By adding support for missing data and NamedTuples Julia is offering very solid foundations to build a data ecosystem upon. While I’m extremely happy that these two features have been added (especially given the extensive discussion and work that they required), I’d like to show that there are some scenarios where I’m afraid they do not play nicely with each other and see what are possible solutions (I’m not an expert on the technical side though, so my ideas in this respect may be flawed/unfeasible). This issue has been already mentioned elsewhere, but I hope it can be useful to have a writeup that’s understandable also for non-experts (such as myself).

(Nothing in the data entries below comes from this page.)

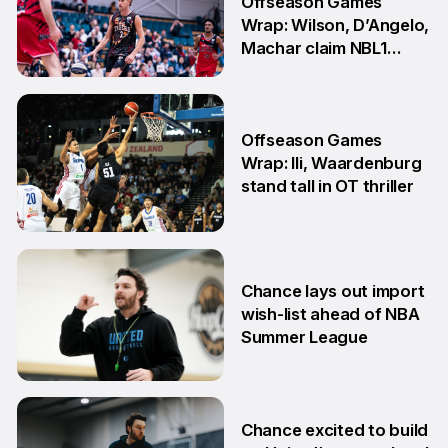
Offseason Games
Wrap: Wilson, D’Angelo,
Machar claim NBL1
South honours
20 Jul
Offseason Games
Wrap: Ili, Waardenburg
stand tall in OT thriller
6 Jul
Chance lays out import
wish-list ahead of NBA
Summer League
2 Jul
Chance excited to build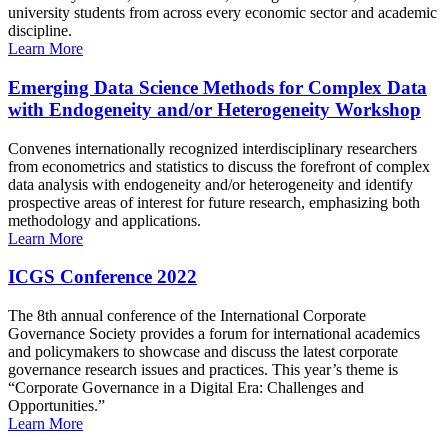
university students from across every economic sector and academic
discipline.
Learn More
Emerging Data Science Methods for Complex Data
with Endogeneity and/or Heterogeneity Workshop
Convenes internationally recognized interdisciplinary researchers
from econometrics and statistics to discuss the forefront of complex
data analysis with endogeneity and/or heterogeneity and identify
prospective areas of interest for future research, emphasizing both
methodology and applications.
Learn More
ICGS Conference 2022
The 8th annual conference of the International Corporate
Governance Society provides a forum for international academics
and policymakers to showcase and discuss the latest corporate
governance research issues and practices. This year’s theme is
“Corporate Governance in a Digital Era: Challenges and
Opportunities.”
Learn More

Let’s start with a concrete example. When updating the package MySQL to the new version of DataFrames, it became clear that there was something tricky with the corresponding row iterator. To be more specific, let’s imagine that I’m streaming data from a remote dataset with two columns, :x
and :y
, which contain integers and can both have missing data. A first obvious attempt is to iterate each row as a tuple, with a value for :x
and one for :y
. However, this is type unstable, as every row could then have 4 different types:
Tuple{Int, Int}
Tuple{Int, Missing}
Tuple{Missing, Int}
Tuple{Missing, Missing}
This seems bad as the number of possible types increases exponentially with the number of columns of the dataset. Note that explicitly typing the returned Tuple doesn’t actually do anything, as Tuples are covariant, therefore:
julia> typeof(Tuple{Union{Missing, Int64}, Union{Missing, Int64}}((1, 2)))
Tuple{Int64,Int64}
The next attempt is to use NamedTuples instead as IIUC they are not covariant so the explicit typing is effective:
julia> typeof(NamedTuple{(:x, :y),Tuple{Union{Missing,Int}, Union{Missing, Int}}}((1, 2)))
NamedTuple{(:x, :y),Tuple{Union{Missing, Int64},Union{Missing, Int64}}}
This effectively solves the problem of what a data source should iterate: an explicitly typed NamedTuple where some fields explicitly accept missing data.
However, as was mentioned here by @davidanthoff, applying a function elementwise to a vector of NamedTuples would quickly lead to type instabilities:
julia> v = NamedTuple{(:x, :y),Tuple{Union{Missing,Int}, Union{Missing, Int}}}.([(1,1),(1,missing),(missing,1),(missing,missing)])
4-element Array{NamedTuple{(:x, :y),Tuple{Union{Missing, Int64},Union{Missing, Int64}}},1}:
NamedTuple{(:x, :y),Tuple{Union{Missing, Int64},Union{Missing, Int64}}}((1, 1))
NamedTuple{(:x, :y),Tuple{Union{Missing, Int64},Union{Missing, Int64}}}((1, missing))
NamedTuple{(:x, :y),Tuple{Union{Missing, Int64},Union{Missing, Int64}}}((missing, 1))
NamedTuple{(:x, :y),Tuple{Union{Missing, Int64},Union{Missing, Int64}}}((missing, missing))
julia> map(i -> (s = i.x, t = i.x+i.y), v)
4-element Array{NamedTuple{(:s, :t),T} where T<:Tuple,1}:
(s = 1, t = 2)
(s = 1, t = missing)
(s = missing, t = missing)
(s = missing, t = missing)
Note that here the resulting Vector has lost the typing of its NamedTuples.
This I believe would be a problem both for Query.jl and JuliaDB.jl, were they to transition to Missing, as they both have this map
operator (in JuliaDB it actually is map
, in Query it is @map
or @select
and corresponds to a LINQ select
statement). The only way to rescue this, right now, would be to explicitly type the outcome of the anonymous function that map
uses, which would greatly damage usability.
Given that a Vector of NamedTuples has been proposed as a possible “general” table representation and that being unable to apply map
to it in a type stable way is a clear drawback, I wondered whether we need a new type, something like a NullableNamedTuple, which by default allows missing data. For example NullableNamedTuple{(:x, :y),Tuple{Int64, Int64}}
would be equivalent to NamedTuple{(:x, :y),Tuple{Union{Missing, Int64},Union{Missing, Int64}}}
. Then, one could use map(f, v)
where v
is a vector of NullableNamedTuples and f
takes as input a NullableNamedTuple and outputs a NullableNamedTuple. Note that this would be reasonably easy to incorporate in Query as it already uses a special syntax {...}
for NamedTuples and it would maybe be possible to use that syntax to instead mean NullableNamedTuple.
Another alternative would be to have a simplified syntax to declare which fields would accept missing data. For example (the notation is made up) (x ?= 1, y = 2)
would be of type NamedTuple{(:x, :y),Tuple{Union{Missing, Int64}, Int64}}
. In this case, to apply map
the user would have a slightly less convenient syntax and would have to type:
map(i -> (s ?= i.x, t ?= i.x+i.y), v)
The trade-off here would be whether it’s better to be explicit about which fields can have missing data, at the cost of a more verbose syntax.